#### [Instruções]
1. Liste os quatro itens que o texto sobre forma e conteúdo aponta como parte de uma informação bem envelopada.
2. Nas entradas, reescreva as linhas a partir da que contém "List objects with" até a que contém "road: (11, 369)", inclusive, trocando "building" por "prédio" e mantendo todo o resto igual.

#### [Texto fornecido]

===

Seja bem-vinde a mais um texto da newsletter Ovelha Azul - um reflexo quinzenal das vozes da minha cabeça.
Água é sempre água, fato inegável, mas o recipiente que usarmos para beber faz toda a diferença.
Podemos concordar que um copo é melhor do que uma conchinha com as mãos, ou que uma garrafa com tampa é mais conveniente do que uma colher para o transporte de líquidos. Podemos imaginar, mesmo sem ter experienciado, que beber água de uma mangueira de bombeiro em máxima potência vai ser uma merda, não importa com quanta sede estejamos.
Apesar da água não mudar de identidade dentro ou fora do copo, nossa forma de beber é dependente de um recipiente. Água é sempre água, mas se estiver escorrendo pelos dedos ou dentro de um copo fará toda a diferença na nossa experiência de consumo
Não estou falando de água e copo pensando em metáforas: é uma análise direta e transferível para todo o resto que vamos abordar. Forma e conteúdo são faces da mesma moeda no consumo, e o meu ponto é que é ingênuo priorizar só a substância sem pensar em seu recipiente. É óbvio que um copo de vinagre não mata a sede, como também deve ser óbvio que jogar a água no chão não vai saciar ninguém.
A relação entre forma e conteúdo me fascina desde sempre, como reflexão mas também como método. Trabalho com pesquisa e sei que a apreensão da informação funciona melhor quando está bem envelopada: as imagens, os gráficos, o fluxo, a cor. Adoro o coletivo Information is Beautiful, que explora formatos de apresentação de dados - números também são de humanas.

===

#### [Material da tarefa]
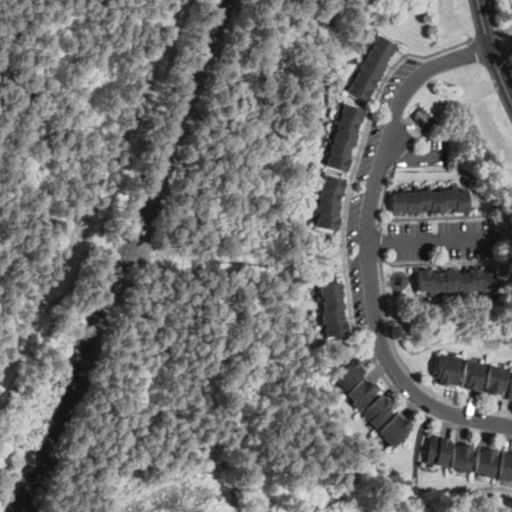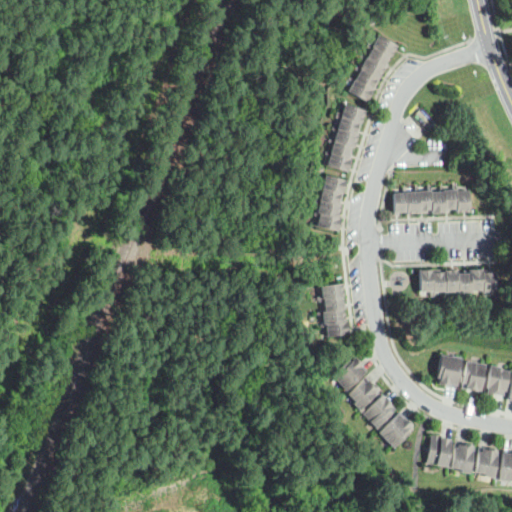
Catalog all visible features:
road: (483, 23)
road: (505, 29)
road: (499, 32)
road: (483, 35)
street lamp: (442, 46)
building: (370, 65)
building: (369, 66)
road: (500, 72)
building: (342, 136)
building: (343, 136)
road: (414, 156)
street lamp: (395, 172)
building: (475, 183)
road: (385, 191)
building: (430, 200)
building: (327, 201)
building: (328, 201)
building: (431, 201)
road: (435, 239)
road: (379, 241)
road: (370, 245)
street lamp: (438, 249)
railway: (125, 256)
road: (344, 256)
street lamp: (501, 256)
road: (437, 262)
street lamp: (343, 270)
road: (187, 271)
building: (456, 280)
building: (458, 280)
building: (332, 308)
building: (333, 309)
road: (408, 367)
building: (448, 369)
building: (448, 369)
building: (347, 372)
building: (473, 374)
building: (473, 374)
street lamp: (419, 375)
building: (497, 379)
building: (497, 380)
building: (510, 388)
building: (362, 391)
building: (362, 391)
building: (510, 392)
building: (378, 410)
building: (395, 428)
building: (394, 429)
road: (418, 446)
building: (437, 449)
building: (438, 449)
building: (461, 456)
building: (462, 456)
building: (485, 460)
building: (486, 461)
building: (505, 463)
building: (506, 465)
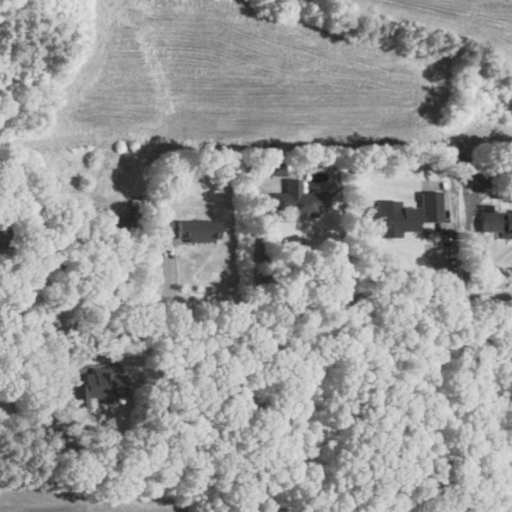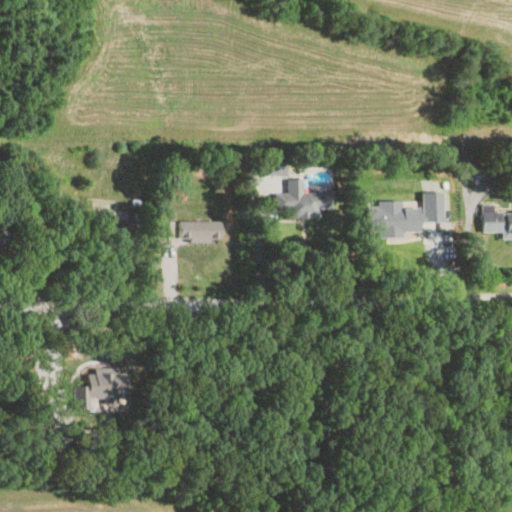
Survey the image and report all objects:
building: (270, 165)
building: (270, 166)
building: (471, 167)
building: (471, 168)
building: (299, 199)
building: (299, 200)
building: (403, 214)
building: (495, 220)
building: (495, 220)
building: (164, 226)
road: (469, 226)
building: (197, 228)
building: (117, 229)
building: (117, 229)
building: (3, 231)
building: (3, 231)
road: (255, 299)
building: (98, 384)
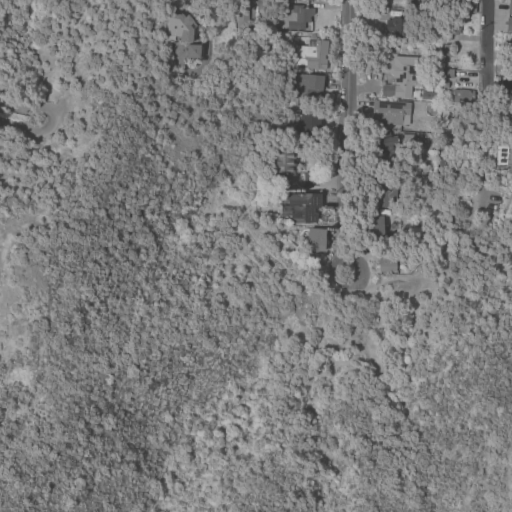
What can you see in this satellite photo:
building: (422, 3)
building: (261, 4)
building: (420, 4)
building: (470, 7)
building: (509, 7)
building: (509, 7)
building: (243, 13)
building: (293, 17)
building: (293, 17)
building: (509, 24)
building: (456, 25)
building: (508, 25)
building: (179, 27)
building: (179, 27)
building: (394, 27)
building: (397, 27)
road: (490, 34)
building: (507, 44)
building: (507, 46)
building: (191, 51)
building: (192, 51)
building: (446, 51)
building: (310, 55)
building: (311, 55)
building: (445, 73)
building: (402, 74)
building: (398, 76)
building: (504, 81)
building: (506, 82)
building: (443, 85)
building: (307, 86)
building: (307, 89)
building: (435, 89)
building: (429, 96)
building: (462, 96)
building: (461, 98)
road: (19, 100)
building: (388, 113)
building: (389, 113)
building: (308, 125)
road: (38, 130)
building: (407, 140)
road: (345, 141)
building: (386, 145)
building: (388, 148)
building: (444, 151)
building: (503, 158)
building: (503, 159)
building: (282, 164)
building: (282, 164)
building: (312, 168)
building: (310, 181)
building: (382, 193)
building: (383, 195)
building: (299, 206)
building: (299, 206)
building: (374, 227)
building: (375, 227)
building: (314, 240)
building: (315, 240)
building: (286, 245)
building: (386, 261)
building: (385, 264)
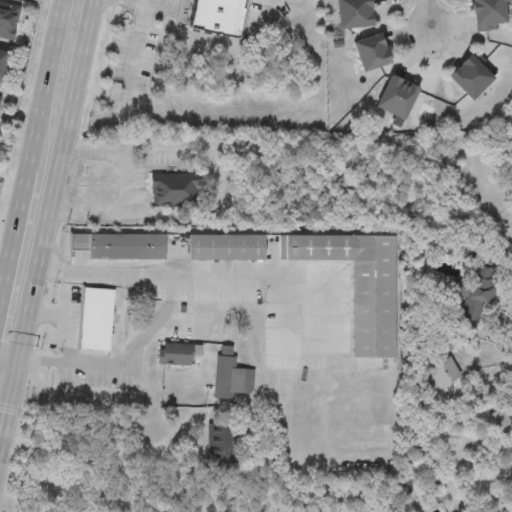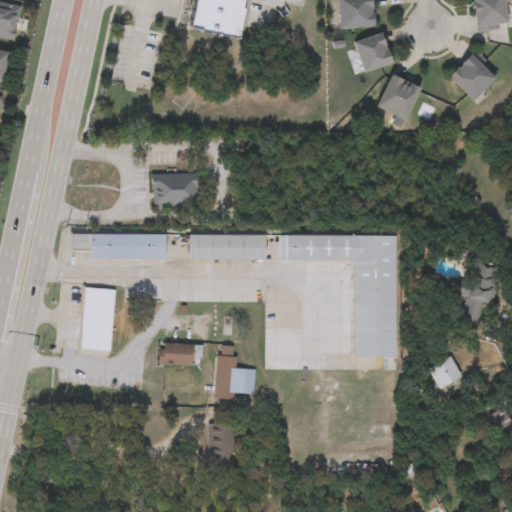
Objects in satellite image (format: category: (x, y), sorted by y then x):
road: (141, 1)
road: (160, 4)
road: (267, 8)
building: (356, 12)
building: (491, 12)
building: (357, 14)
road: (424, 14)
building: (493, 14)
building: (216, 16)
building: (221, 17)
building: (8, 21)
building: (8, 21)
road: (139, 39)
building: (373, 51)
building: (374, 54)
building: (3, 65)
building: (3, 65)
building: (472, 75)
building: (473, 78)
building: (398, 95)
building: (399, 98)
building: (0, 99)
building: (0, 100)
road: (32, 146)
road: (221, 176)
building: (174, 187)
road: (131, 190)
building: (176, 191)
road: (45, 214)
building: (117, 243)
building: (225, 245)
building: (119, 247)
building: (226, 248)
road: (221, 276)
building: (358, 282)
building: (360, 285)
building: (474, 293)
building: (476, 296)
building: (96, 317)
building: (95, 320)
road: (62, 322)
building: (177, 352)
building: (175, 356)
road: (122, 364)
building: (443, 371)
building: (444, 374)
building: (230, 375)
building: (231, 381)
road: (4, 384)
traffic signals: (9, 385)
building: (219, 442)
road: (108, 444)
building: (220, 445)
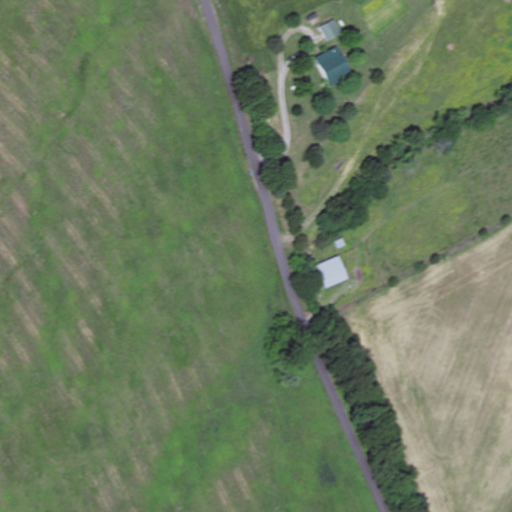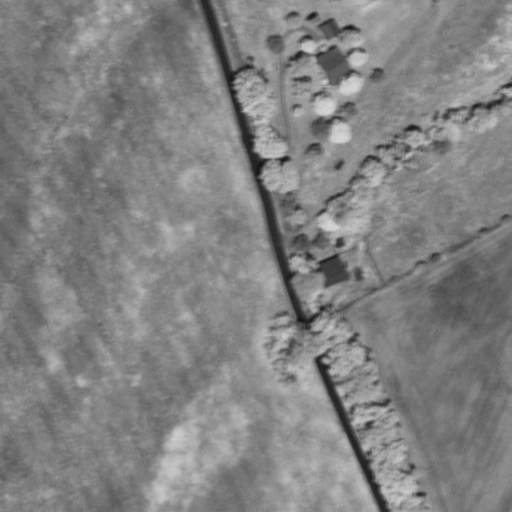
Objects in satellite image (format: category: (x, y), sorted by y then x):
building: (330, 31)
building: (332, 67)
road: (285, 259)
building: (332, 273)
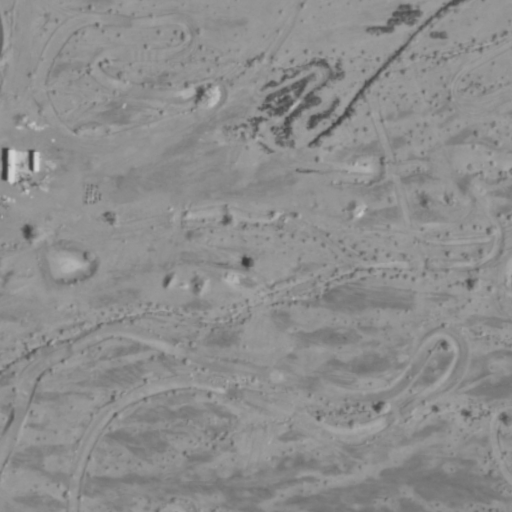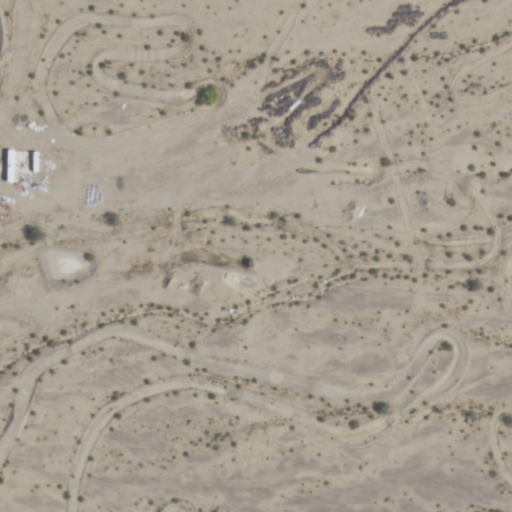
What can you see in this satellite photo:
building: (22, 167)
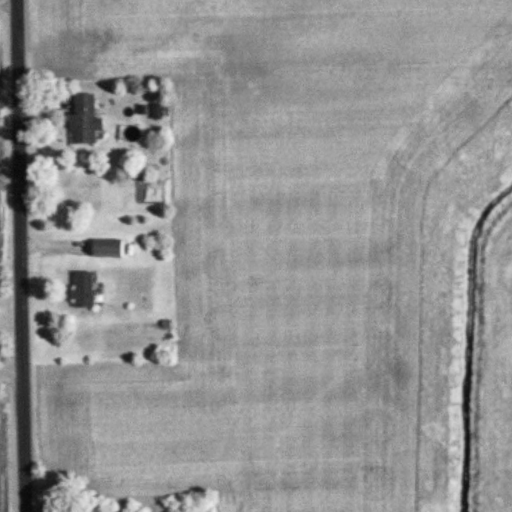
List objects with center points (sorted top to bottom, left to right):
building: (90, 117)
building: (114, 246)
road: (20, 256)
building: (88, 288)
road: (11, 369)
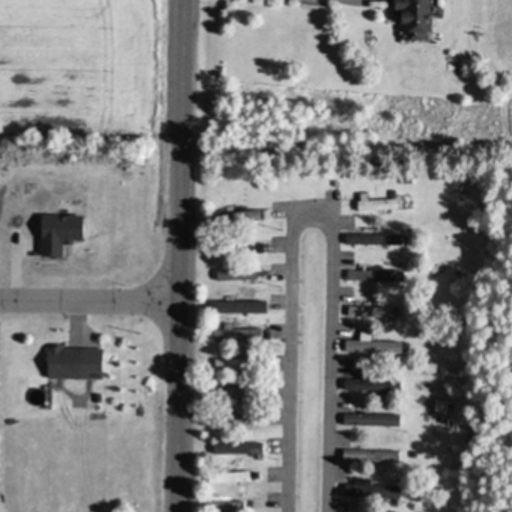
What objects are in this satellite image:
building: (415, 17)
building: (417, 18)
building: (379, 199)
building: (379, 202)
building: (241, 212)
road: (314, 214)
building: (244, 216)
building: (65, 230)
building: (376, 236)
building: (409, 236)
building: (379, 237)
building: (241, 245)
building: (228, 247)
building: (259, 247)
road: (177, 255)
building: (435, 267)
building: (238, 270)
building: (375, 270)
building: (241, 273)
building: (379, 273)
road: (88, 300)
building: (242, 305)
building: (374, 307)
building: (404, 308)
building: (376, 309)
building: (239, 330)
building: (241, 333)
building: (373, 340)
building: (377, 344)
building: (76, 359)
building: (81, 361)
building: (235, 361)
building: (238, 363)
building: (431, 364)
building: (372, 379)
building: (374, 382)
building: (232, 389)
building: (235, 392)
building: (100, 394)
building: (373, 415)
building: (235, 417)
building: (375, 418)
building: (236, 419)
building: (241, 445)
building: (242, 446)
building: (372, 451)
building: (374, 454)
building: (230, 474)
building: (231, 476)
building: (373, 486)
building: (375, 488)
building: (418, 491)
building: (227, 502)
building: (228, 504)
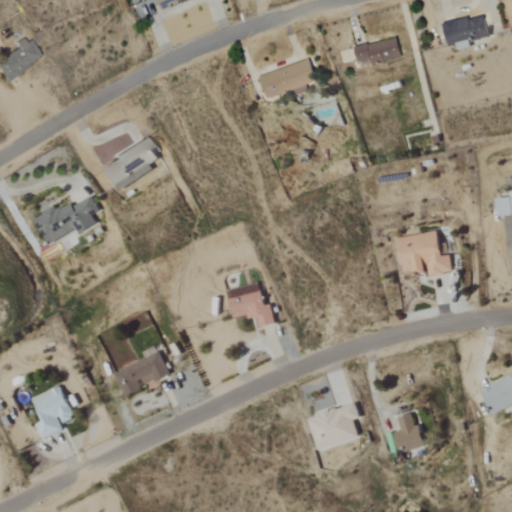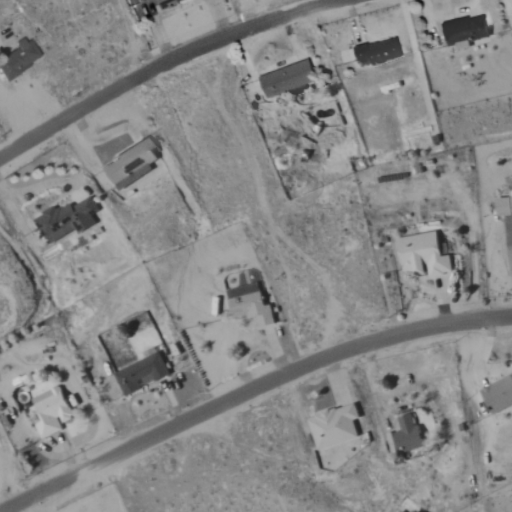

===

#### [Soluções]
1. as imagens, os gráficos, o fluxo, a cor

2.
List objects with center points (sorted top to bottom, left to right):
prédio: (90, 117)
prédio: (114, 246)
road: (20, 256)
prédio: (88, 288)
road: (11, 369)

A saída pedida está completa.